Providers could face scrutiny
HHS' Office of Inspector General (OIG) in a report released last fall acknowledged that the rise in testing might be warranted because of efforts to stem the opioid misuse epidemic, but noted that the epidemic "could provide cover for labs that might seek to fraudulently bill Medicare for unnecessary drug testing."
Donald White, a spokesperson for HHS' OIG, said, "Doctors who receive the lion's share of their Medicare funds from urine drug testing would certainly raise a red flag." But he added, "Confirmation of fraud would require federal investigation and a formal judicial proceeding."
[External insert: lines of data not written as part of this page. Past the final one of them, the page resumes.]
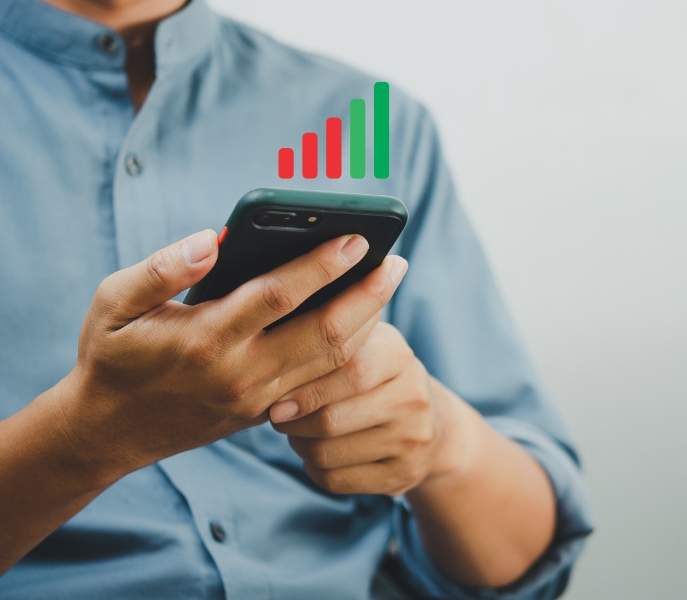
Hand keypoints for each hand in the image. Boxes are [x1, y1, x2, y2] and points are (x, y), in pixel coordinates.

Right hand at [54, 230, 407, 482]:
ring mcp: (258, 400)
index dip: (321, 264)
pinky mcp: (266, 413)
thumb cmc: (112, 356)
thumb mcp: (114, 303)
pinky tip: (362, 318)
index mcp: (205, 339)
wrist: (109, 432)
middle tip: (397, 260)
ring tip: (387, 283)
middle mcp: (241, 374)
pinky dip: (348, 349)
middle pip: (325, 333)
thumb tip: (211, 239)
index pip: (278, 295)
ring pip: (332, 362)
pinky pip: (321, 380)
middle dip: (367, 295)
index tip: (356, 236)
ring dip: (367, 321)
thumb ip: (161, 268)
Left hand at [270, 322, 468, 495]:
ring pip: (327, 454)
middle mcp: (412, 397)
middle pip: (332, 420)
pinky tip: (316, 454)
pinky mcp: (402, 475)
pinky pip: (336, 481)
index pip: (349, 371)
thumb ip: (325, 340)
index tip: (275, 400)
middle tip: (278, 417)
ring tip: (297, 432)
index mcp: (398, 355)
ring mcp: (412, 439)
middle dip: (293, 423)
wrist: (431, 421)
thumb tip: (272, 353)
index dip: (305, 389)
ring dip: (299, 446)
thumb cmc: (375, 375)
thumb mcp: (363, 344)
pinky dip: (313, 469)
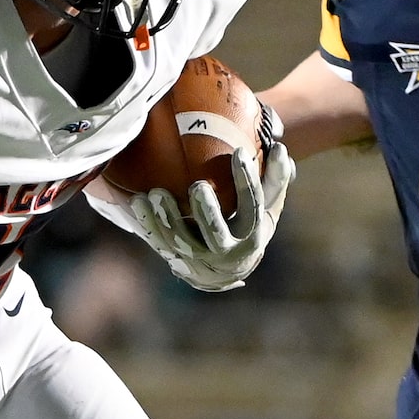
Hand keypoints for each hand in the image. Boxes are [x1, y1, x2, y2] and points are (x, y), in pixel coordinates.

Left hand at [124, 141, 293, 292]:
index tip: (239, 151)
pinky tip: (138, 202)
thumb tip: (280, 148)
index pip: (252, 206)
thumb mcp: (268, 206)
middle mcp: (227, 252)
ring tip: (156, 193)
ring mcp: (200, 260)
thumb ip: (275, 178)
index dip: (246, 180)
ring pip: (182, 242)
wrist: (228, 270)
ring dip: (167, 218)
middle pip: (216, 233)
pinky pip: (161, 243)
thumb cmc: (249, 225)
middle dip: (207, 212)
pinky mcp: (178, 261)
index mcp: (253, 235)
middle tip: (197, 186)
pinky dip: (149, 223)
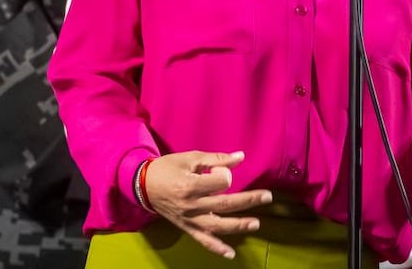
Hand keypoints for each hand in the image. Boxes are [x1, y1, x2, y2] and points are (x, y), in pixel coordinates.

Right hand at [143, 150, 272, 258]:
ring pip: (217, 226)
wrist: (143, 185)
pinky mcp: (187, 227)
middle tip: (267, 196)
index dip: (225, 173)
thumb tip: (241, 157)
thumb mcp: (190, 158)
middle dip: (248, 200)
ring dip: (238, 226)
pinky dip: (217, 248)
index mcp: (190, 185)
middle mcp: (191, 205)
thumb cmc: (167, 168)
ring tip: (256, 224)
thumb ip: (216, 158)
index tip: (220, 168)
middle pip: (225, 204)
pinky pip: (203, 240)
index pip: (220, 182)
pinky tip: (230, 254)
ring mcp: (189, 219)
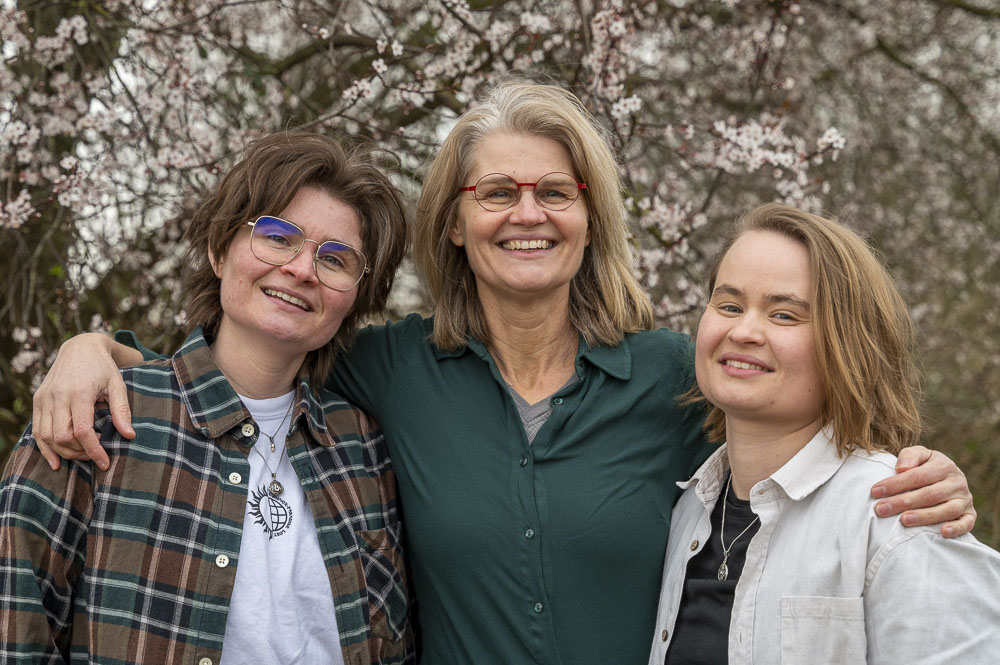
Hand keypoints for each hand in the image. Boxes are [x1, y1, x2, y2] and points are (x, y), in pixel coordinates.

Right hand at [31, 333, 137, 470]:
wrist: (80, 347)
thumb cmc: (103, 367)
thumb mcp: (118, 385)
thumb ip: (122, 410)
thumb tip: (130, 436)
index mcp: (79, 392)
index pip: (82, 431)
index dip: (93, 450)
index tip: (105, 463)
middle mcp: (57, 396)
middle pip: (62, 437)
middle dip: (79, 452)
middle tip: (96, 454)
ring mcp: (44, 398)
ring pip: (46, 437)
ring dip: (64, 452)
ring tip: (83, 454)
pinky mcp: (38, 400)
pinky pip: (37, 430)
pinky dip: (45, 448)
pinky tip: (56, 461)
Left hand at [870, 445, 975, 537]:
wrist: (948, 477)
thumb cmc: (925, 466)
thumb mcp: (918, 455)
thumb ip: (909, 456)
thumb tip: (902, 469)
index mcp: (943, 465)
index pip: (918, 476)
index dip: (895, 484)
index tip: (875, 492)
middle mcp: (957, 482)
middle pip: (929, 494)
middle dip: (903, 502)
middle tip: (881, 509)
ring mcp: (964, 499)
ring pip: (946, 510)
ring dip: (924, 516)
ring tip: (903, 520)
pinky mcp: (970, 514)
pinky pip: (966, 523)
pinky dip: (956, 528)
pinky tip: (941, 532)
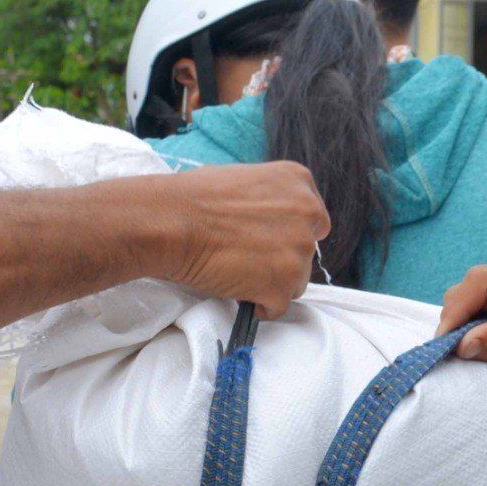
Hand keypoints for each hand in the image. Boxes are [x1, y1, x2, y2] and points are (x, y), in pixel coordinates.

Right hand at [156, 162, 328, 317]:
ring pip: (295, 281)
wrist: (172, 222)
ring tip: (238, 273)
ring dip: (271, 282)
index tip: (271, 241)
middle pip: (306, 253)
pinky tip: (237, 290)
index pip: (314, 219)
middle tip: (249, 259)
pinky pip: (278, 306)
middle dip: (281, 259)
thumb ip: (268, 198)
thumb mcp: (243, 179)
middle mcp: (307, 213)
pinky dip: (259, 305)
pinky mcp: (283, 285)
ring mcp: (298, 251)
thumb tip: (267, 218)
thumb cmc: (193, 198)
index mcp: (298, 182)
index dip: (290, 234)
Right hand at [439, 258, 486, 398]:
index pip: (482, 282)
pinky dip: (475, 319)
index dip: (457, 310)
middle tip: (452, 350)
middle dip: (459, 316)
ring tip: (470, 348)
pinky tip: (481, 339)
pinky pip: (483, 298)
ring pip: (475, 291)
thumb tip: (459, 343)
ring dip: (466, 319)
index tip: (443, 342)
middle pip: (474, 283)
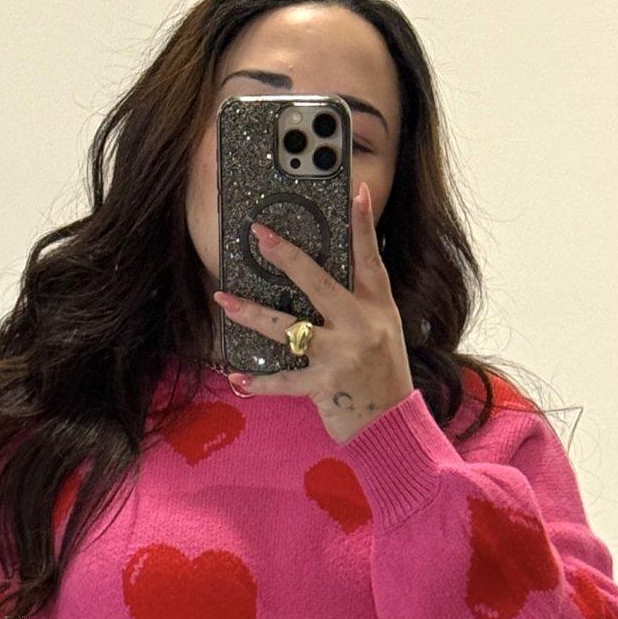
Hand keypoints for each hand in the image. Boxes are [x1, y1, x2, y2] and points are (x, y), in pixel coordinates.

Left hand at [215, 180, 413, 444]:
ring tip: (225, 300)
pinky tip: (237, 376)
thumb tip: (324, 279)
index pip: (370, 259)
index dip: (363, 225)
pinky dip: (259, 382)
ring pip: (289, 328)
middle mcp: (360, 326)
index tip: (355, 192)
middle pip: (318, 283)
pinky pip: (283, 381)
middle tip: (261, 235)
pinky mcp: (324, 386)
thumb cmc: (382, 376)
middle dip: (287, 257)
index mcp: (376, 308)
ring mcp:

Some providers have seen cases brought against them. For instance, a 2011 whistleblower lawsuit against a San Diego-based laboratory owned by Millennium Health—which in 2014 received more than $166 million from Medicare for urine testing, making it one of the United States' top billers for urine screenings—revealed that a lab representative during a sales call once told a physician that "drug testing is not about medicine but about making money," according to an affidavit.
According to KHN, Millennium in 2015 reached a $256 million settlement with the Department of Justice denying allegations that the company engaged in such sales practices.
Providers say they testing serves vital rule
Former CPS CEO John Davis, who left the company in June, acknowledged that lab profits, "to a great degree," drove the company's expansion. But he said, "Urine screening isn't the reason why we decided to grow our company. We wanted to help people in need."
Peter Kroll, one of the founders of CPS and its medical director, said that testing to ensure patients are not misusing drugs provides a "whole different level of confidence that I'm doing something right for the patients' condition."
Kroll—who transitioned from anesthesiology to a pain management after the death of his brother, who suffered from chronic pain—said his doctors try to be "judicious" when ordering urine tests. But that some treat "high-risk patients" who may require frequent testing (Schulte/Lucas, Kaiser Health News/Bloomberg, 11/6; Finnegan, FierceHealthcare, 11/6; Diamond, "Pulse," Politico, 11/7).